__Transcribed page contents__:

- Opening Delimiter -

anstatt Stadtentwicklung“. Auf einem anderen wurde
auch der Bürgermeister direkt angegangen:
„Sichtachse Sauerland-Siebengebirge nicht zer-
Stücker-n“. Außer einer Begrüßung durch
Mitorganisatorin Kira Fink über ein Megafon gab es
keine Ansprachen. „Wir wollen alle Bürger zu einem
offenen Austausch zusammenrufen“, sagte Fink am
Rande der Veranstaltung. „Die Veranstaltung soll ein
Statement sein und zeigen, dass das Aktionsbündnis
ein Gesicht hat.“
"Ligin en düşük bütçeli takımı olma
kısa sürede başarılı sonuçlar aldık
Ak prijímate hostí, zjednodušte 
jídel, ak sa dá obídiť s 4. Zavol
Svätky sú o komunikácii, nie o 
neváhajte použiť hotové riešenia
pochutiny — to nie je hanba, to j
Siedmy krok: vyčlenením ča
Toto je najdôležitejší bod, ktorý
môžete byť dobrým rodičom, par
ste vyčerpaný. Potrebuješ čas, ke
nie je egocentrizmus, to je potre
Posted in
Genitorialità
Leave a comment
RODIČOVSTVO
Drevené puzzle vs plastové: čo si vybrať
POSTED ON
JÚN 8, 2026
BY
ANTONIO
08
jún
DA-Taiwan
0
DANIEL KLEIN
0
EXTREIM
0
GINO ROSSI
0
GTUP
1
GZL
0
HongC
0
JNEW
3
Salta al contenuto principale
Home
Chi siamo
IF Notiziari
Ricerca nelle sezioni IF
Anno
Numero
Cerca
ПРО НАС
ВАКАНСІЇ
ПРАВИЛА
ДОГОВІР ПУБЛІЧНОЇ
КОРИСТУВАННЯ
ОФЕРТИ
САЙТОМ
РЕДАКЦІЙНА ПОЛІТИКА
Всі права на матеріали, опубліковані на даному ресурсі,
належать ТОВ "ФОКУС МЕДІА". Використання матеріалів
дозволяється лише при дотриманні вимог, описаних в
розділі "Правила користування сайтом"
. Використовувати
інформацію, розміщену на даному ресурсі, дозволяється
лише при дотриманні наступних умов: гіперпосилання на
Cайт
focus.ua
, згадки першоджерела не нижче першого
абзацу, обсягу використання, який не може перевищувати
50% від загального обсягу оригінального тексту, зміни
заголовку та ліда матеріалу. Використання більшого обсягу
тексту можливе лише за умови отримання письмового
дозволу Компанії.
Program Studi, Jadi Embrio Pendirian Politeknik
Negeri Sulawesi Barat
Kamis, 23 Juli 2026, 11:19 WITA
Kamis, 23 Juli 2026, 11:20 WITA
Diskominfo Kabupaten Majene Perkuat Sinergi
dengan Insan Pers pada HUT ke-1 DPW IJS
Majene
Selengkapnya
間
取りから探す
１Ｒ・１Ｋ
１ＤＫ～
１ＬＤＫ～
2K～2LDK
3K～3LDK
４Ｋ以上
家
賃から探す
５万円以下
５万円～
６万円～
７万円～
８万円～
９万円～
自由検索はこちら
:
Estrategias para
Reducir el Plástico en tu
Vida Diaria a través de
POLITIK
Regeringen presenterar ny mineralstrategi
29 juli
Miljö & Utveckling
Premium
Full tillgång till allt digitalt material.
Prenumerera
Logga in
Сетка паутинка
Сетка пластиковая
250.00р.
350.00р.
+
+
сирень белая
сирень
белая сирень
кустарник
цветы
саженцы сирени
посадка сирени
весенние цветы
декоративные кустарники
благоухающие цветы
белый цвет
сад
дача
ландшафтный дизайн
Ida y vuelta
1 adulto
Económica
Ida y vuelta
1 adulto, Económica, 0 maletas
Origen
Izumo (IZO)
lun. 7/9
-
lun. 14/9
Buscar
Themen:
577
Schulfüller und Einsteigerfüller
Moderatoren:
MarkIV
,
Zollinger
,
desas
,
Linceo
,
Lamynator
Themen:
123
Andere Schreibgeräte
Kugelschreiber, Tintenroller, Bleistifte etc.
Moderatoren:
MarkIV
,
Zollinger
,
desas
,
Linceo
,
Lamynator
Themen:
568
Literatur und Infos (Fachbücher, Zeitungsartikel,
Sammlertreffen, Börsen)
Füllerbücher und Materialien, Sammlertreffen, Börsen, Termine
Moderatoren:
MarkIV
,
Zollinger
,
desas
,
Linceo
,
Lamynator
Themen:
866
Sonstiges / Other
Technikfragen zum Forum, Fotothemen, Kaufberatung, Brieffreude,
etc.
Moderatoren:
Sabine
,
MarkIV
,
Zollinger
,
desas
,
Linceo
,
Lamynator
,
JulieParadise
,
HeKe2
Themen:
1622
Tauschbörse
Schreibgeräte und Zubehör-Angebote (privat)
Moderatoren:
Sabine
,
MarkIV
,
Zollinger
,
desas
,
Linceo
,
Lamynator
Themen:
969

- Closing Delimiter -

__How to complete this task__: All lines in the data above from the one with "Kamis, 23 Juli 2026, 11:19 WITA" through the one with "Сетка паутинка" must be repeated exactly, and no others.

__Task response__:
Kamis, 23 Juli 2026, 11:19 WITA
Kamis, 23 Juli 2026, 11:20 WITA
Diskominfo Kabupaten Majene Perkuat Sinergi
dengan Insan Pers pada HUT ke-1 DPW IJS
Majene
Selengkapnya
間
取りから探す
１Ｒ・１Ｋ
１ＤＫ～
１ＬＤＫ～
2K～2LDK
3K～3LDK
４Ｋ以上
家
賃から探す
５万円以下
５万円～
６万円～
７万円～
８万円～
９万円～
自由検索はこちら
:
Estrategias para
Reducir el Plástico en tu
Vida Diaria a través de
POLITIK
Regeringen presenterar ny mineralstrategi
29 juli
Miljö & Utveckling
Premium
Full tillgång till allt digitalt material.
Prenumerera
Logga in
Сетка паутинка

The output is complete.